BEGIN Entries supplied

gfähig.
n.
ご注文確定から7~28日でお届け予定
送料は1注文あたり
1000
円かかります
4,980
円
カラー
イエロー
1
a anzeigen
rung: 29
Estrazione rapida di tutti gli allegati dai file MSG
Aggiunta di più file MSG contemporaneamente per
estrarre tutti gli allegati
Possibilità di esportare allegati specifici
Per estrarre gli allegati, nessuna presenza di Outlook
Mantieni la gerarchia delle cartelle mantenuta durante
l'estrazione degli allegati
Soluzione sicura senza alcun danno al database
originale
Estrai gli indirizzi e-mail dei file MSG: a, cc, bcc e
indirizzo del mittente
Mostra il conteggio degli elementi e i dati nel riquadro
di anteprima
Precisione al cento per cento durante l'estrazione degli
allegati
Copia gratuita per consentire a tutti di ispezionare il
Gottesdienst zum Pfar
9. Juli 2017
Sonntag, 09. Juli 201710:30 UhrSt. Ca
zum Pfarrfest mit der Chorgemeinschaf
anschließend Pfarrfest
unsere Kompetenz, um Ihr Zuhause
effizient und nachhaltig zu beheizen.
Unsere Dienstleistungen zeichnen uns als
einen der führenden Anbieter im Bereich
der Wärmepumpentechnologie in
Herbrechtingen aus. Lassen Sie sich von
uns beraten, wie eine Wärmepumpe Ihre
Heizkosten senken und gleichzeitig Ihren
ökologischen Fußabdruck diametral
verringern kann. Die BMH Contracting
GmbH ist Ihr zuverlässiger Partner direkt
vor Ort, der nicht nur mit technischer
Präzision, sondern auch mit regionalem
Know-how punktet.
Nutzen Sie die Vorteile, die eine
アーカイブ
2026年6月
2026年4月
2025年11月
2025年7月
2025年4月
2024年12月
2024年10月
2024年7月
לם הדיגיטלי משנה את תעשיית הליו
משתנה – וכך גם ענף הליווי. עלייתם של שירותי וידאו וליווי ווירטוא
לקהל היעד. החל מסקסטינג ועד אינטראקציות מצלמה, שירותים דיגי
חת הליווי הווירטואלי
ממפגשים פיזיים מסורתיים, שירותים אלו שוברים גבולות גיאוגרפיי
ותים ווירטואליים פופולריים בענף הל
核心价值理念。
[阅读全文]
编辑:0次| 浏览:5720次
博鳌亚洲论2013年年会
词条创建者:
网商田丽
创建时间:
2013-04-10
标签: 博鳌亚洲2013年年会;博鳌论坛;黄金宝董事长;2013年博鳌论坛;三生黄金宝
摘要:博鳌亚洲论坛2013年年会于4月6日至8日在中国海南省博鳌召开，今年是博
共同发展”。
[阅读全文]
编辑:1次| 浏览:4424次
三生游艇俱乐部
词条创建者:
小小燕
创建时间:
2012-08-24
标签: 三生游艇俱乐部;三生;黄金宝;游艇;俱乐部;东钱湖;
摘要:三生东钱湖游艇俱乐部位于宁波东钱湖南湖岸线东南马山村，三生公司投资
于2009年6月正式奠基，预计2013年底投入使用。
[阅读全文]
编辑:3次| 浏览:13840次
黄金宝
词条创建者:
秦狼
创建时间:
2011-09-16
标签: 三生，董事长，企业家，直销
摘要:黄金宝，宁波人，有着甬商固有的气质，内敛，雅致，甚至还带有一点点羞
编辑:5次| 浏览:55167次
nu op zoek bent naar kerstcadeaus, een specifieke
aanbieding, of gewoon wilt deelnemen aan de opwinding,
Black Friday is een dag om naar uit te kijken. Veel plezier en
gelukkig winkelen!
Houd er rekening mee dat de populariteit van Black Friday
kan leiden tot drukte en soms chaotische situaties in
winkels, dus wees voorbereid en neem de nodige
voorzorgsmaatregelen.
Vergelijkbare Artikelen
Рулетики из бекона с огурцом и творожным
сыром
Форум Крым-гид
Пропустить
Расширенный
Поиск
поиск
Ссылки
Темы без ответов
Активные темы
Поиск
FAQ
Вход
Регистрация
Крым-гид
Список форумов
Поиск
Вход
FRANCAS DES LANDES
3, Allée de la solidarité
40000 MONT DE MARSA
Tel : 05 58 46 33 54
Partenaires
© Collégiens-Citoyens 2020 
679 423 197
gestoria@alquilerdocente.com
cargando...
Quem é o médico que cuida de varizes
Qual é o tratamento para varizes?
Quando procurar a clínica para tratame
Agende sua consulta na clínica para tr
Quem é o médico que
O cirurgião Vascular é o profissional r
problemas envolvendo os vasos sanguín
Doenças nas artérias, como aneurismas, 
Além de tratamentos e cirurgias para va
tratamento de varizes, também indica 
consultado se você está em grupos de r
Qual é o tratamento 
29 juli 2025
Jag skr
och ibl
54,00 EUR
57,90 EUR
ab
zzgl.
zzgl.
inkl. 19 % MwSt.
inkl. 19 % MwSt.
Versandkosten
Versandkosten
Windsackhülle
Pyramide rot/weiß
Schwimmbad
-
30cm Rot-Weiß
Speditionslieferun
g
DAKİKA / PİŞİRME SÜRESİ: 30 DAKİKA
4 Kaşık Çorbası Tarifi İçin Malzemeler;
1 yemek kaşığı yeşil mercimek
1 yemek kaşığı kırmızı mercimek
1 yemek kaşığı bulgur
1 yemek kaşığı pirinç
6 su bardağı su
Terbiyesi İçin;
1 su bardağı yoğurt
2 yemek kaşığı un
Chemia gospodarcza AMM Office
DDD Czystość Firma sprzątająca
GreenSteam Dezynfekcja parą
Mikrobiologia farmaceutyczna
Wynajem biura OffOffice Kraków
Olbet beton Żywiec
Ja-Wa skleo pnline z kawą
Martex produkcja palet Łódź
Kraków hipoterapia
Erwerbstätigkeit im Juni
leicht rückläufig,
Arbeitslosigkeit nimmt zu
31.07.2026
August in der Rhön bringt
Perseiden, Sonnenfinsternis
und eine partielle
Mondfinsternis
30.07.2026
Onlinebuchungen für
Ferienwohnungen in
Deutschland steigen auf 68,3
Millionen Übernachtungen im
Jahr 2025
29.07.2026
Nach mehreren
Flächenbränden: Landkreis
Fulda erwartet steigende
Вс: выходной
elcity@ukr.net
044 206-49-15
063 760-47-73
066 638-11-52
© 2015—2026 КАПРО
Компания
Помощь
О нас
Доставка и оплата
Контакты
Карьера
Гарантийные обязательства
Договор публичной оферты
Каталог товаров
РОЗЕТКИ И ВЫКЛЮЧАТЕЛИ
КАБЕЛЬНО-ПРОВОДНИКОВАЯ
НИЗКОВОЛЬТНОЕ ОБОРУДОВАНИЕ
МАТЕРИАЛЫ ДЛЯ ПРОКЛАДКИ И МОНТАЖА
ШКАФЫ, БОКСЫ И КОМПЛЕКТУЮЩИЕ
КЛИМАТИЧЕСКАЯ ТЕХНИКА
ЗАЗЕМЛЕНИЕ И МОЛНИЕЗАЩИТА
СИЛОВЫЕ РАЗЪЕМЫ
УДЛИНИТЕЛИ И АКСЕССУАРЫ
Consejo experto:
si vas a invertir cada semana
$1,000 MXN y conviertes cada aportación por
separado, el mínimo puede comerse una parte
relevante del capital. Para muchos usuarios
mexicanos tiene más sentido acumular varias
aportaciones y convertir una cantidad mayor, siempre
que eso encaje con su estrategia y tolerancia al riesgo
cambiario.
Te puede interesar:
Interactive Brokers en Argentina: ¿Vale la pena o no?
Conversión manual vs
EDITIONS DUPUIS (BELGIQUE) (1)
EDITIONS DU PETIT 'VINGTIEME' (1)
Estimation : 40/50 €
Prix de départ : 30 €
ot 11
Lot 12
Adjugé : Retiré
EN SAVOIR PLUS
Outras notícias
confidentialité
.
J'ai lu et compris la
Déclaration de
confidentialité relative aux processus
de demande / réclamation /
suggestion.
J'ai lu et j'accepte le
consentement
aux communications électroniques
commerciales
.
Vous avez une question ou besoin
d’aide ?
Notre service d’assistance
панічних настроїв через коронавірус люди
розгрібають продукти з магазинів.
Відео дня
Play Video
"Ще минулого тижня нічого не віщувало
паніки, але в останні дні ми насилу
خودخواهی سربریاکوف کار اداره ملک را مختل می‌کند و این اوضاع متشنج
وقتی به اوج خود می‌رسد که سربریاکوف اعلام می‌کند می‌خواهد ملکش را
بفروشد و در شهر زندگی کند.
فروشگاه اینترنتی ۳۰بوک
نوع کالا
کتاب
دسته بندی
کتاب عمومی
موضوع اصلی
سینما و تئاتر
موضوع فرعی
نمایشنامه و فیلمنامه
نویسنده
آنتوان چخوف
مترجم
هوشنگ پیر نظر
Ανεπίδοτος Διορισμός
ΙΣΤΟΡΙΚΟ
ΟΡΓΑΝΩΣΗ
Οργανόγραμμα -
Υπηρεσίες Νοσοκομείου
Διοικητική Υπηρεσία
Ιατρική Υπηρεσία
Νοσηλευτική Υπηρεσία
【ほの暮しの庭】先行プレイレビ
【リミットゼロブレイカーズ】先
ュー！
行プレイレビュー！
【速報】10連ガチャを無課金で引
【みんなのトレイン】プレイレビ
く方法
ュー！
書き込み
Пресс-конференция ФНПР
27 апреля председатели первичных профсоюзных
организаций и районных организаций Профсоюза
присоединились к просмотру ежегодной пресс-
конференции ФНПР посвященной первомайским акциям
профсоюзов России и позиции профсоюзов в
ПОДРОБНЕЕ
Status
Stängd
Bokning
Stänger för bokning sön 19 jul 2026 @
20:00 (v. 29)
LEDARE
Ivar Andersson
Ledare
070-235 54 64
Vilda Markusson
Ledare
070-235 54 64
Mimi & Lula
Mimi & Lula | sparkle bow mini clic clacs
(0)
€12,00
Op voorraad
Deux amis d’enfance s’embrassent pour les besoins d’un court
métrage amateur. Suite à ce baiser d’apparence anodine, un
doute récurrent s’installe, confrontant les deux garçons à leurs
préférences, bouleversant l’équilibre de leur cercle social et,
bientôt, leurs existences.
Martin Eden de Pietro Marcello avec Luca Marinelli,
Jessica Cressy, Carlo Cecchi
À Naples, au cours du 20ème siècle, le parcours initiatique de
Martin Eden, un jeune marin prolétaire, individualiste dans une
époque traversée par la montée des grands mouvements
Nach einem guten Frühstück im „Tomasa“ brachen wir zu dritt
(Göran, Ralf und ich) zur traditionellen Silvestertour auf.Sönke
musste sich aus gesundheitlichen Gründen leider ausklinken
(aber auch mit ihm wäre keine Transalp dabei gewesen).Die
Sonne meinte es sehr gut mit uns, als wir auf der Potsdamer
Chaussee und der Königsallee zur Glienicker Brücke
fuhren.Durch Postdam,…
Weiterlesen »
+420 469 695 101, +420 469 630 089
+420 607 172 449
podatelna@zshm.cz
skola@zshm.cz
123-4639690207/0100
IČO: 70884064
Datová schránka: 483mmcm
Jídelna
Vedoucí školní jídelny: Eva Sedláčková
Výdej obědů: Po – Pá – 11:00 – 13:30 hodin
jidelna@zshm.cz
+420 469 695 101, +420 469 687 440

END Entries supplied

■ **Required work**
Your task is to set down again, exactly, every line from the beginning of the listing through the line with "indirizzo del mittente".

■ **Your solution**
gfähig.
n.
ご注文確定から7~28日でお届け予定
送料は1注文あたり
1000
円かかります
4,980
円
カラー
イエロー
1
a anzeigen
rung: 29
Estrazione rapida di tutti gli allegati dai file MSG
Aggiunta di più file MSG contemporaneamente per
estrarre tutti gli allegati
Possibilità di esportare allegati specifici
Per estrarre gli allegati, nessuna presenza di Outlook
Mantieni la gerarchia delle cartelle mantenuta durante
l'estrazione degli allegati
Soluzione sicura senza alcun danno al database
originale
Estrai gli indirizzi e-mail dei file MSG: a, cc, bcc e
indirizzo del mittente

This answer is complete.